== Segment start ==
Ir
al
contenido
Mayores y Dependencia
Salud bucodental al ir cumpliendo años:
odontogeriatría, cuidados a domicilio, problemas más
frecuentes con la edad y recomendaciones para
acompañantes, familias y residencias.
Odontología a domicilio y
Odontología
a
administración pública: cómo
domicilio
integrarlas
== Segment end ==
## DIRECTIVE
Give back the entries exactly, so that each line matches the original.

## SOLVED EXERCISE
Ir
al
contenido
Mayores y Dependencia
Salud bucodental al ir cumpliendo años:
odontogeriatría, cuidados a domicilio, problemas más
frecuentes con la edad y recomendaciones para
acompañantes, familias y residencias.
Odontología a domicilio y
Odontología
a
administración pública: cómo
domicilio
integrarlas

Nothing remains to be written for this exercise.